Your reply is to be the lines below, exactly as written, with images omitted.

[Stored data]
/---
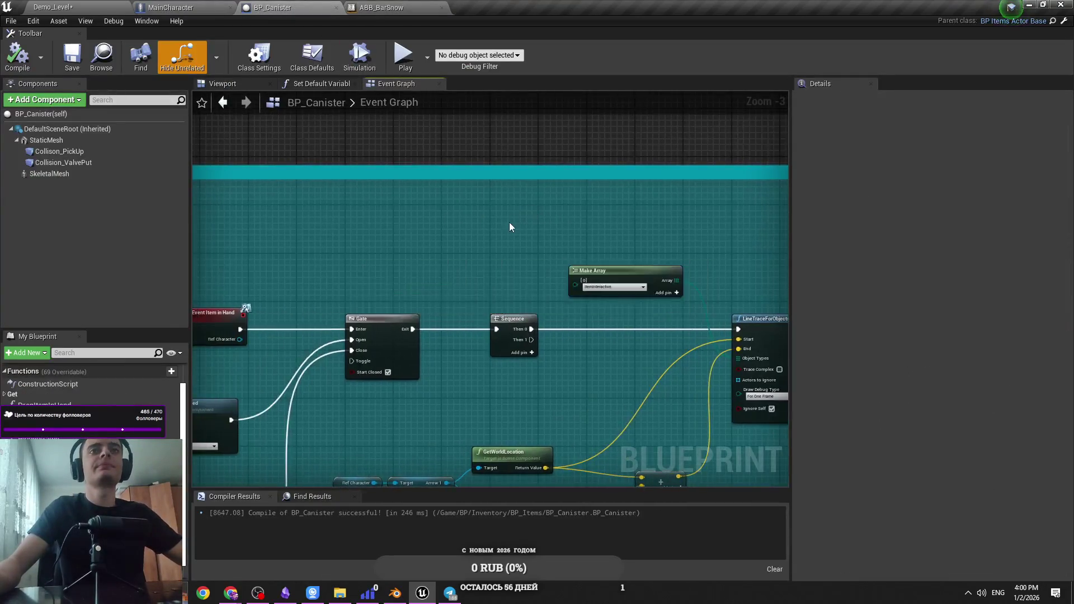
left_click(210, 7)
left_click(53, 7)
left_click(380, 388)
left_click(390, 389)
left_click(272, 7)
scroll(485, 257, "down", 4)
scroll(484, 258, "up", 6)
key("ctrl+s")
scroll(576, 284, "down", 4)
\---
- [Reply to the task]:
left_click(210, 7)
left_click(53, 7)
left_click(380, 388)
left_click(390, 389)
left_click(272, 7)
scroll(485, 257, "down", 4)
scroll(484, 258, "up", 6)
key("ctrl+s")
scroll(576, 284, "down", 4)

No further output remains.